> **WHAT THE EXERCISE ASKS**
In the copy, leave out the pictures and repeat all records exactly.

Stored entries
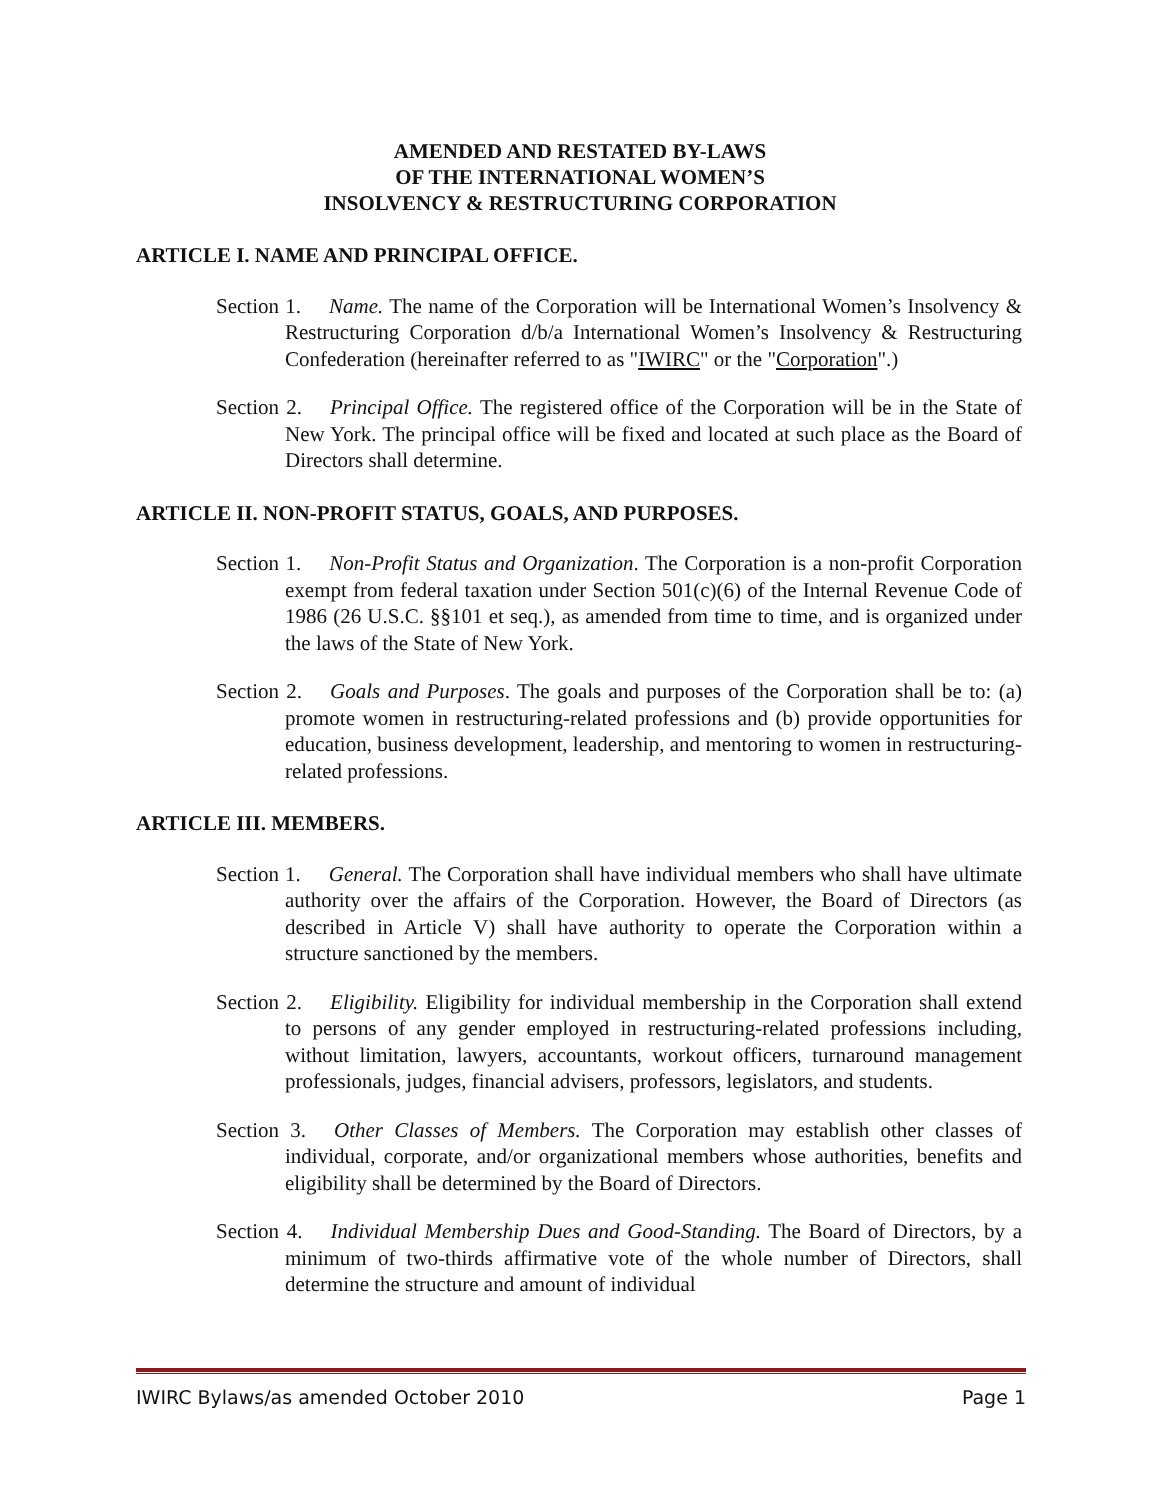AMENDED AND RESTATED BY-LAWS
OF THE INTERNATIONAL WOMEN’S
INSOLVENCY & RESTRUCTURING CORPORATION
ARTICLE I. NAME AND PRINCIPAL OFFICE.
Section 1. Name. The name of the Corporation will be International Women’s Insolvency & Restructuring Corporation d/b/a International Women’s Insolvency & Restructuring Confederation (hereinafter referred to as "IWIRC" or the "Corporation".)
Section 2. Principal Office. The registered office of the Corporation will be in the State of New York. The principal office will be fixed and located at such place as the Board of Directors shall determine.
ARTICLE II. NON-PROFIT STATUS, GOALS, AND PURPOSES.
Section 1. Non-Profit Status and Organization. The Corporation is a non-profit Corporation exempt from federal taxation under Section 501(c)(6) of the Internal Revenue Code of 1986 (26 U.S.C. §§101 et seq.), as amended from time to time, and is organized under the laws of the State of New York.
Section 2. Goals and Purposes. The goals and purposes of the Corporation shall be to: (a) promote women in restructuring-related professions and (b) provide opportunities for education, business development, leadership, and mentoring to women in restructuring-related professions.
ARTICLE III. MEMBERS.
Section 1. General. The Corporation shall have individual members who shall have ultimate authority over the affairs of the Corporation. However, the Board of Directors (as described in Article V) shall have authority to operate the Corporation within a structure sanctioned by the members.
Section 2. Eligibility. Eligibility for individual membership in the Corporation shall extend to persons of any gender employed in restructuring-related professions including, without limitation, lawyers, accountants, workout officers, turnaround management professionals, judges, financial advisers, professors, legislators, and students.
Section 3. Other Classes of Members. The Corporation may establish other classes of individual, corporate, and/or organizational members whose authorities, benefits and eligibility shall be determined by the Board of Directors.
Section 4. Individual Membership Dues and Good-Standing. The Board of Directors, by a minimum of two-thirds affirmative vote of the whole number of Directors, shall determine the structure and amount of individual
IWIRC Bylaws/as amended October 2010 Page 1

> **ANSWER TO THIS EXERCISE**
AMENDED AND RESTATED BY-LAWS
OF THE INTERNATIONAL WOMEN’S
INSOLVENCY & RESTRUCTURING CORPORATION
ARTICLE I. NAME AND PRINCIPAL OFFICE.
Section 1. Name. The name of the Corporation will be International Women’s Insolvency & Restructuring Corporation d/b/a International Women’s Insolvency & Restructuring Confederation (hereinafter referred to as "IWIRC" or the "Corporation".)
Section 2. Principal Office. The registered office of the Corporation will be in the State of New York. The principal office will be fixed and located at such place as the Board of Directors shall determine.
ARTICLE II. NON-PROFIT STATUS, GOALS, AND PURPOSES.
Section 1. Non-Profit Status and Organization. The Corporation is a non-profit Corporation exempt from federal taxation under Section 501(c)(6) of the Internal Revenue Code of 1986 (26 U.S.C. §§101 et seq.), as amended from time to time, and is organized under the laws of the State of New York.
Section 2. Goals and Purposes. The goals and purposes of the Corporation shall be to: (a) promote women in restructuring-related professions and (b) provide opportunities for education, business development, leadership, and mentoring to women in restructuring-related professions.
ARTICLE III. MEMBERS.
Section 1. General. The Corporation shall have individual members who shall have ultimate authority over the affairs of the Corporation. However, the Board of Directors (as described in Article V) shall have authority to operate the Corporation within a structure sanctioned by the members.
Section 2. Eligibility. Eligibility for individual membership in the Corporation shall extend to persons of any gender employed in restructuring-related professions including, without limitation, lawyers, accountants, workout officers, turnaround management professionals, judges, financial advisers, professors, legislators, and students.
Section 3. Other Classes of Members. The Corporation may establish other classes of individual, corporate, and/or organizational members whose authorities, benefits and eligibility shall be determined by the Board of Directors.
Section 4. Individual Membership Dues and Good-Standing. The Board of Directors, by a minimum of two-thirds affirmative vote of the whole number of Directors, shall determine the structure and amount of individual
IWIRC Bylaws/as amended October 2010 Page 1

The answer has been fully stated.